Lines from a dataset:

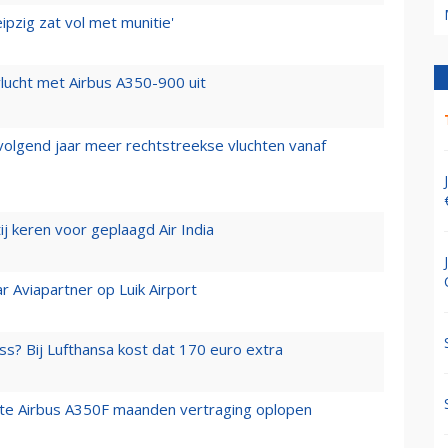
ipzig zat vol met munitie'
lucht met Airbus A350-900 uit
 volgend jaar meer rechtstreekse vluchten vanaf
j keren voor geplaagd Air India
r Aviapartner op Luik Airport
ss? Bij Lufthansa kost dat 170 euro extra
rste Airbus A350F maanden vertraging oplopen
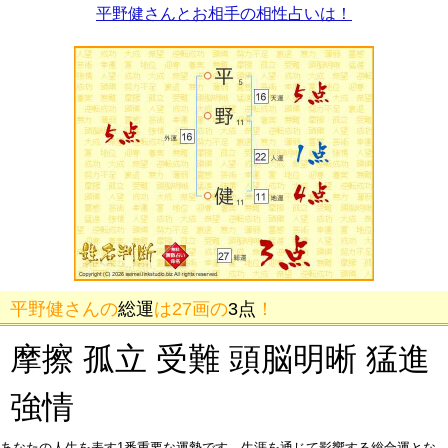
平野健さんとお相手の相性占いは！
平野健さんの
総運
は27画の
3点
！
摩擦 孤立 受難 頭脳明晰 猛進
強情
あなたの人生を表す1番重要な運勢です。生涯を通じて影響する総合運とな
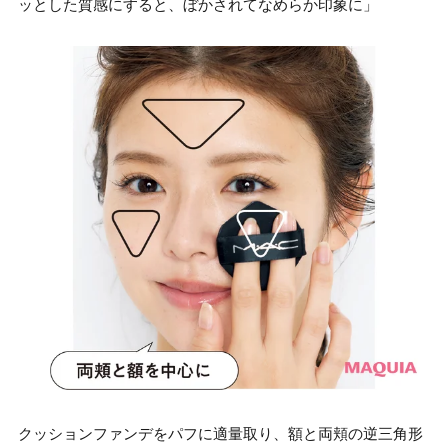
ッとした質感にすると、ぼかされてなめらか印象に」
クッションファンデをパフに適量取り、額と両頬の逆三角形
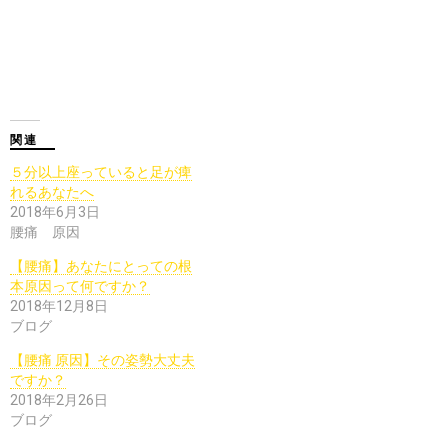
関連
５分以上座っていると足が痺
れるあなたへ
2018年6月3日
腰痛 原因
【腰痛】あなたにとっての根
本原因って何ですか？
2018年12月8日
ブログ
【腰痛 原因】その姿勢大丈夫
ですか？
2018年2月26日
ブログ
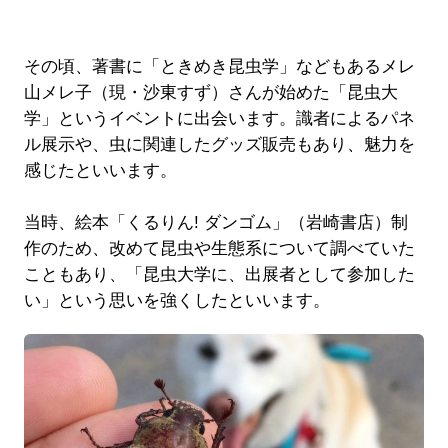
その頃、著書に「ときめき昆虫学」などもあるメレ
山メレ子（現・沙東すず）さんが始めた「昆虫大
学」というイベントに出会います。識者によるパネ
ル展示や、虫に関連したグッズ販売もあり、魅力を
感じたといいます。
当時、絵本「くるりん! ダンゴム」（岩崎書店）制
作のため、改めて昆虫や生態系について調べていた
こともあり、「昆虫大学に、出展者として参加した
い」という思いを強くしたといいます。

● **TASK BRIEF**: Transcribe everything from the start of the lines down through the line containing "rste Airbus A350F maanden vertraging oplopen", including that line. Leave the pictures out of your answer.

● **WRITTEN REPLY**:
ipzig zat vol met munitie'
lucht met Airbus A350-900 uit
 volgend jaar meer rechtstreekse vluchten vanaf
j keren voor geplaagd Air India
r Aviapartner op Luik Airport
ss? Bij Lufthansa kost dat 170 euro extra
rste Airbus A350F maanden vertraging oplopen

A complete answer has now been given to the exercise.